Thüringische Landeszeitung (Weimar)
Gurken im Winter
Grüne
Am Ende des Winters lechzt der Körper nach frischem Grün. Gemüse in dieser Farbe gibt es zwar auch bei Eiseskälte zu kaufen, aber Gewissen und Verstand sagen, dass so etwas Asaisonales einfach nicht schmecken kann. Als bekennender Gurkensalatliebhaber habe ich insbesondere die Zubereitung dieses köstlichen Kürbisgewächses vor Ostern abgelehnt. Nun bekam ich ausgerechnet in einem Berliner Sternerestaurant einen Rahmgurkensalat. Skeptisch gabelte ich das erste grüne Stück und war verwundert über den vollen Geschmack zur Unzeit.

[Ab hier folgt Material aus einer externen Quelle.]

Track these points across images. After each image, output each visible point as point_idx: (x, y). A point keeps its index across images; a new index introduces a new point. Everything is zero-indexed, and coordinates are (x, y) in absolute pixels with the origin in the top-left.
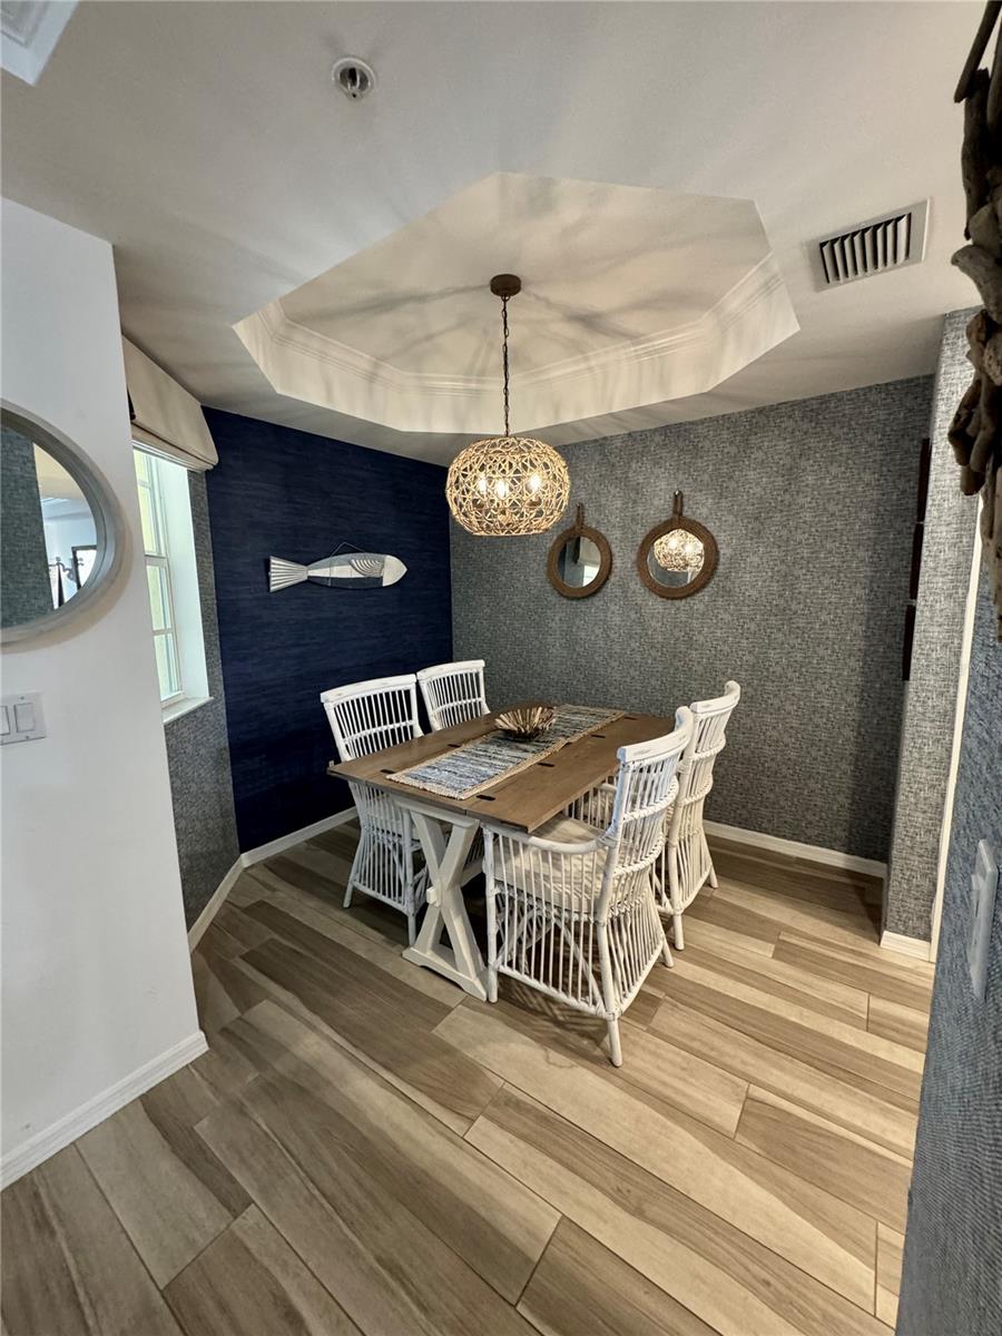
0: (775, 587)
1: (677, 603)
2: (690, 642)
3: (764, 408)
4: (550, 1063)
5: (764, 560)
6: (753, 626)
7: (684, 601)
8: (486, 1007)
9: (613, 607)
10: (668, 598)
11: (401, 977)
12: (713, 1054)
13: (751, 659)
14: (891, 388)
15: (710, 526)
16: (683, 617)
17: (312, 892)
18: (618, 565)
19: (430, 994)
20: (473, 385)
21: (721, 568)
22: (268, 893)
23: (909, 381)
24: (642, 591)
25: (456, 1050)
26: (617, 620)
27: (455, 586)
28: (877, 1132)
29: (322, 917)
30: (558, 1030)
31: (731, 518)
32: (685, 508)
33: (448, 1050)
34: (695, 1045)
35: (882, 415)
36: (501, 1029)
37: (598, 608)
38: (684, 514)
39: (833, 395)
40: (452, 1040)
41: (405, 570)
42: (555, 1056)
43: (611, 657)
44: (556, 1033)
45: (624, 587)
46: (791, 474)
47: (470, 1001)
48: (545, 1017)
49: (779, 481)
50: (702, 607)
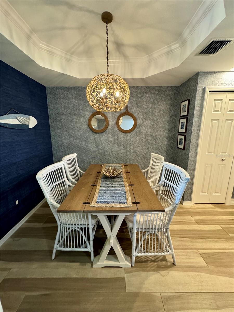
0: (150, 130)
1: (127, 134)
2: (130, 144)
3: (147, 87)
4: (163, 276)
5: (147, 124)
6: (145, 140)
7: (129, 134)
8: (134, 269)
9: (109, 136)
10: (124, 133)
11: (98, 277)
12: (186, 247)
13: (145, 147)
14: (172, 87)
15: (135, 115)
16: (129, 138)
17: (31, 260)
18: (110, 124)
19: (113, 276)
20: (68, 57)
21: (138, 126)
22: (6, 273)
23: (175, 86)
24: (118, 131)
25: (139, 293)
26: (111, 139)
27: (52, 129)
28: (220, 247)
29: (45, 270)
30: (156, 264)
31: (140, 113)
32: (129, 109)
33: (136, 295)
34: (182, 247)
35: (170, 93)
36: (143, 274)
37: (105, 136)
38: (128, 111)
39: (161, 86)
40: (134, 290)
41: (37, 122)
42: (163, 273)
43: (109, 149)
44: (156, 265)
45: (112, 130)
46: (153, 104)
47: (127, 270)
48: (149, 261)
49: (150, 105)
50: (133, 135)
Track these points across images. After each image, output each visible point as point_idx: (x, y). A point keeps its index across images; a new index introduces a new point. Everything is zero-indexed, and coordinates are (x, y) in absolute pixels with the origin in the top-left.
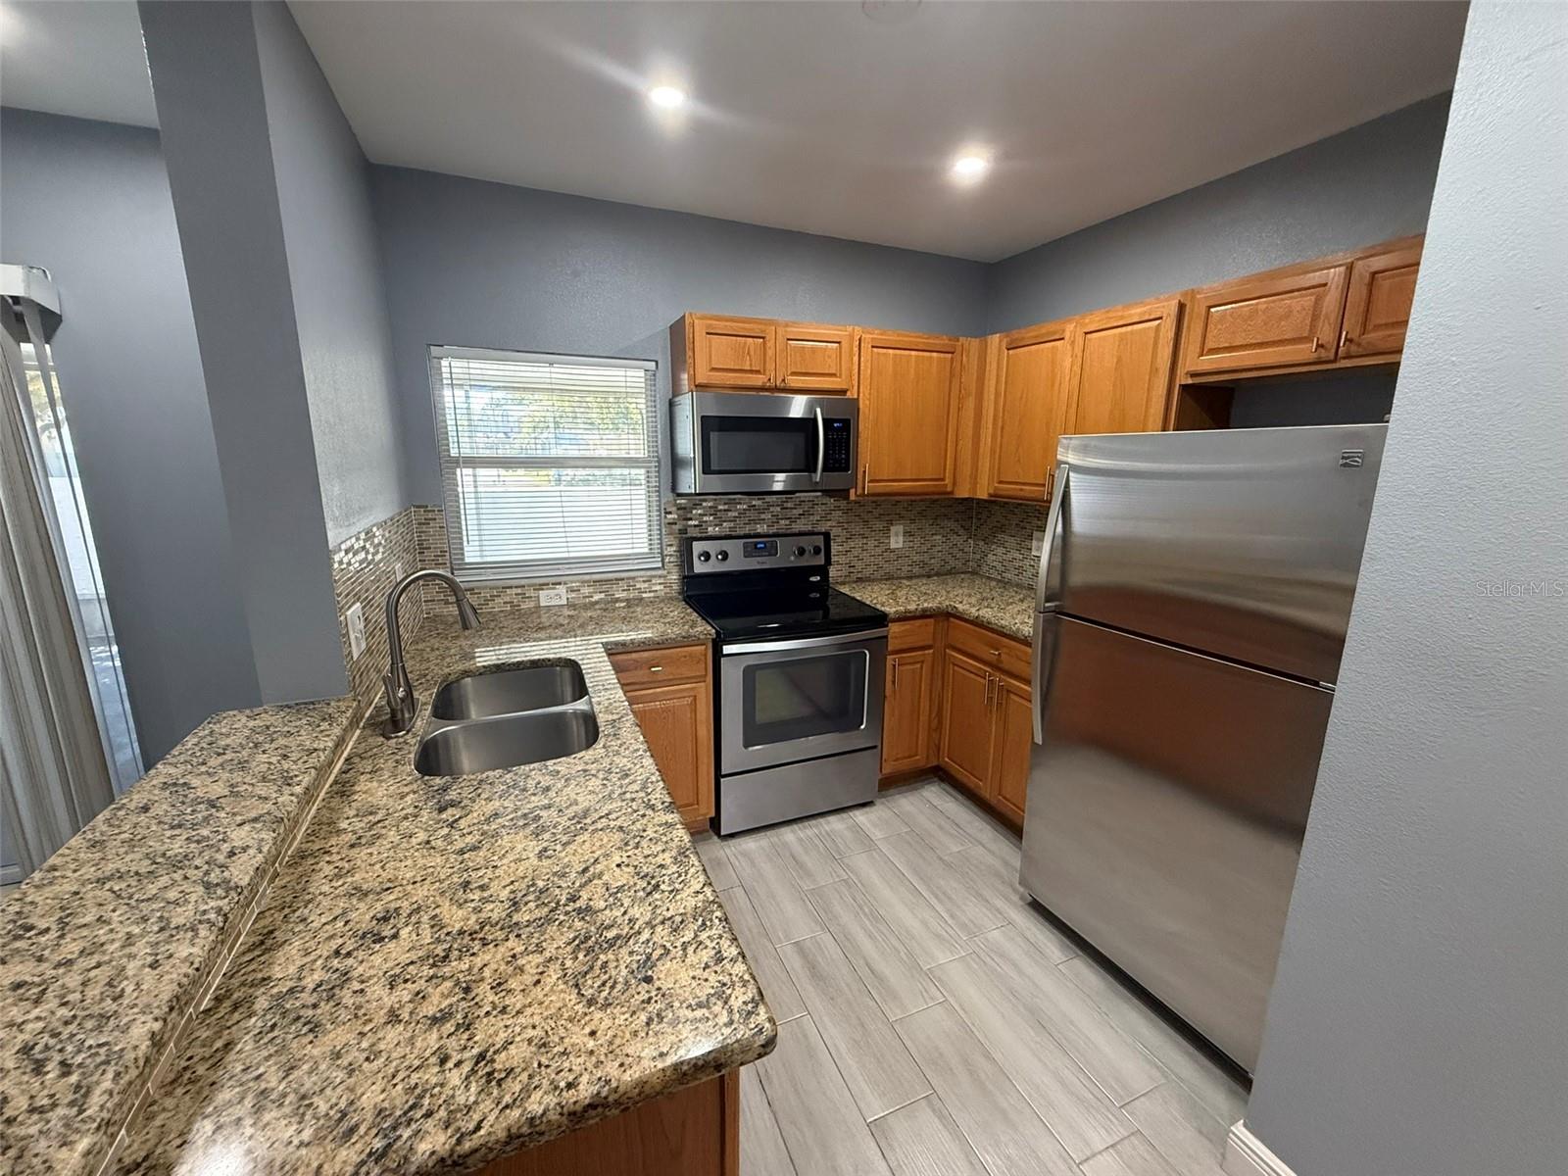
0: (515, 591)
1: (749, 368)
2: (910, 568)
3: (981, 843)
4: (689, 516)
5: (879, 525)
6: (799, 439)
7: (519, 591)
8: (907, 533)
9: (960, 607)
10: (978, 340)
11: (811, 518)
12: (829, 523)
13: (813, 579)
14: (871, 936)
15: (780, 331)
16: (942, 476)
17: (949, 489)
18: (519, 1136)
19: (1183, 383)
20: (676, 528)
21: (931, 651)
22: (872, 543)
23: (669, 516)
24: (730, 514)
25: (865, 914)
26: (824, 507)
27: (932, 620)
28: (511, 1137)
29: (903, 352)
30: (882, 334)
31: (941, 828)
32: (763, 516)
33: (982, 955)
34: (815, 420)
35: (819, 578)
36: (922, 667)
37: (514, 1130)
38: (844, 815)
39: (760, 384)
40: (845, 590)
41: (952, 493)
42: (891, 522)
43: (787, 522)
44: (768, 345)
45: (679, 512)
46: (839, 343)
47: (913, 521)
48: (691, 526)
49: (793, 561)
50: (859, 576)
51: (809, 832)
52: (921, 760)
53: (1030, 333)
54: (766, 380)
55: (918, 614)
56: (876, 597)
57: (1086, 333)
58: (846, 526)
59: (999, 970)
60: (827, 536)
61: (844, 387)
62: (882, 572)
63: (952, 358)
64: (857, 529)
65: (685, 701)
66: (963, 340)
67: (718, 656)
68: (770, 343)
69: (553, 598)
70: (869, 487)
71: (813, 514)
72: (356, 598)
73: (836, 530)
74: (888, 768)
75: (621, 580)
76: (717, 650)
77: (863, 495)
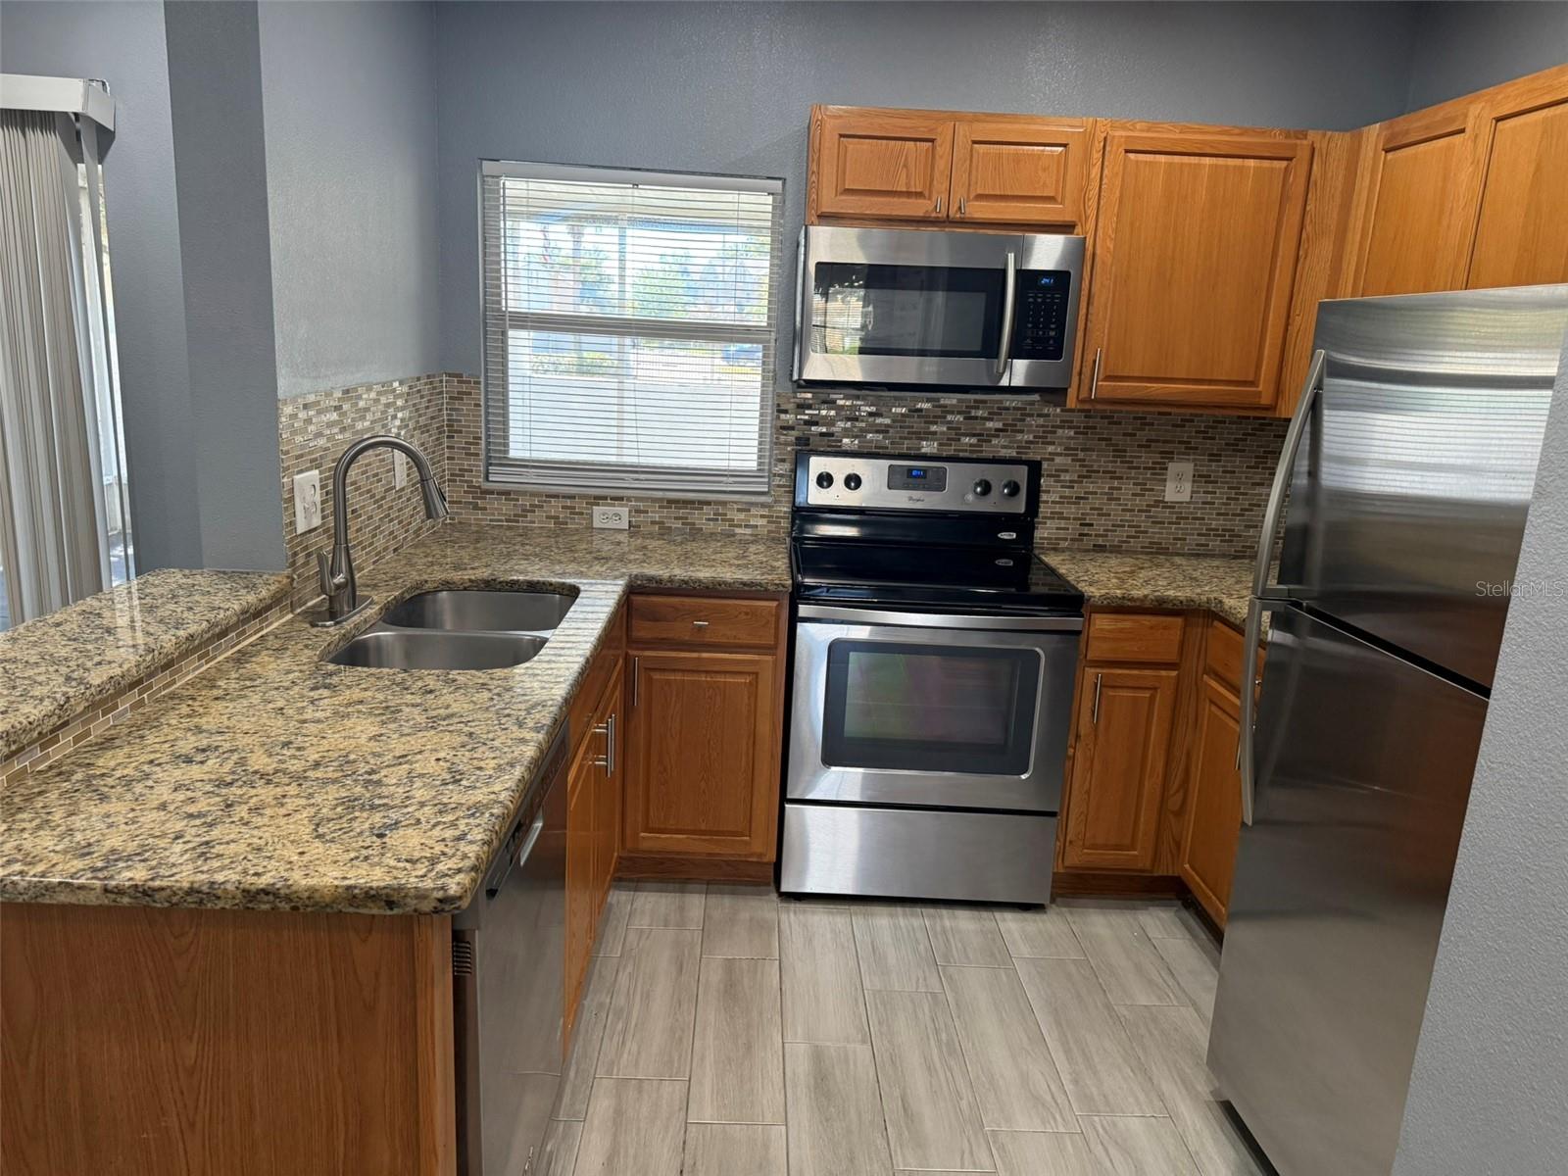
0: (561, 502)
1: (904, 190)
2: (1203, 539)
3: (1194, 1004)
4: (814, 418)
5: (1146, 458)
6: (976, 303)
7: (569, 503)
8: (1200, 478)
9: (1229, 602)
10: (1348, 135)
11: (1019, 437)
12: (1051, 449)
13: (1004, 536)
14: (930, 1069)
15: (962, 129)
16: (1251, 379)
17: (1265, 400)
18: (199, 892)
21: (1174, 673)
22: (1128, 488)
23: (783, 416)
24: (879, 421)
25: (939, 1041)
26: (1041, 421)
27: (1179, 621)
28: (192, 891)
29: (1186, 159)
30: (1148, 131)
31: (1139, 969)
32: (934, 428)
33: (1093, 1141)
34: (1004, 272)
35: (1014, 535)
36: (1152, 699)
37: (196, 885)
38: (985, 914)
39: (921, 213)
40: (1052, 560)
41: (1272, 408)
42: (1169, 455)
43: (974, 440)
44: (939, 150)
45: (799, 411)
46: (1065, 145)
47: (1215, 457)
48: (814, 434)
49: (971, 503)
50: (1100, 541)
51: (916, 922)
52: (1138, 857)
53: (1415, 123)
54: (931, 208)
55: (1147, 604)
56: (1096, 579)
57: (1498, 120)
58: (1081, 455)
59: (1109, 1164)
60: (1035, 469)
61: (1068, 218)
62: (1144, 540)
63: (1286, 168)
64: (1101, 461)
65: (741, 680)
66: (1314, 136)
67: (794, 620)
68: (942, 149)
69: (611, 518)
70: (1103, 387)
71: (1022, 431)
72: (315, 464)
73: (1058, 460)
74: (1076, 858)
75: (708, 503)
76: (793, 610)
77: (1088, 400)
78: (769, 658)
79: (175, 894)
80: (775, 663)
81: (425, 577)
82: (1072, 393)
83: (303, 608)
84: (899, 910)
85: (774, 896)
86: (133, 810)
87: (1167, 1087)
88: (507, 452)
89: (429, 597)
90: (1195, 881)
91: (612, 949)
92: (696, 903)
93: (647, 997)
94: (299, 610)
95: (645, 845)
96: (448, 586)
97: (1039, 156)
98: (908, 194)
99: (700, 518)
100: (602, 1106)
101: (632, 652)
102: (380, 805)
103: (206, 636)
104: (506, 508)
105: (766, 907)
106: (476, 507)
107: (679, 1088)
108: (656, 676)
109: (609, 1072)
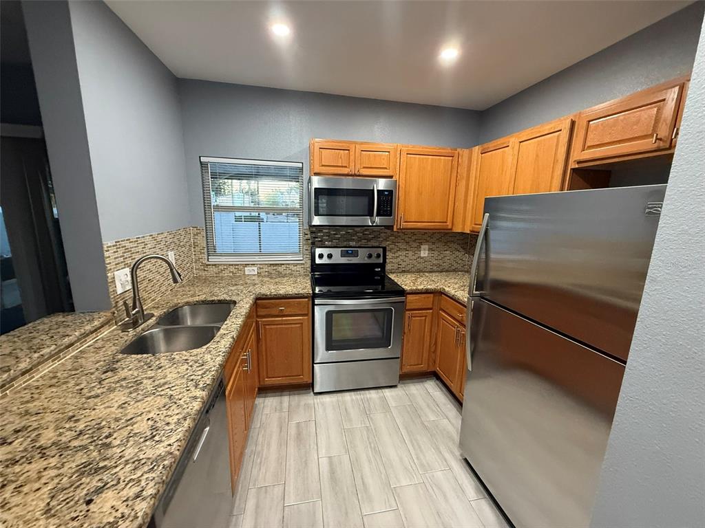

Heimlich raunte mir der Meister zu, die kämen von Bauer Uwe aus einem kleinen Gewächshaus. Kriegt nur er, toller Sommergeschmack, oder? Natürlich mit Schale, weil ungespritzt.
Was Uwe in Brandenburg kann, müssen doch auch andere können. José in Spanien, Piet in Holland oder Özgür in der Türkei. Aber welche schmecken am besten? Die krummen Gartengurken aus dem Freiland, die bei Uwe so von Mai bis September zu erwerben sind, liegen in jedem Fall weit vorne. Da für die Gurkengroßindustrie wirtschaftlich nicht so interessant, verzichtete man bei ihr darauf, den doch so angenehmen leichten Bittergeschmack wegzuzüchten. Mit süßem Rahm und Liebstöckel oder Joghurt und Dill ein Traum. Bei der gemeinen Supermarktgurke sollte man hingegen darauf achten, dass sie nicht mit allzu viel Gießwasser künstlich aufgebläht wurde. Denn eines habe ich gelernt: Je billiger und dicker im Winter, umso geschmackloser. Deswegen machen gerade jetzt die kleinen türkischen Minigurken knackigen Salatspaß. Qualitätsfazit meines winterlichen Gurken-Contests: Hauptsache, nicht so dick! Geschmackssieger war übrigens eine kleine krumme Bio-Gurke von José. Weil die von Uwe kriege ich ja nicht.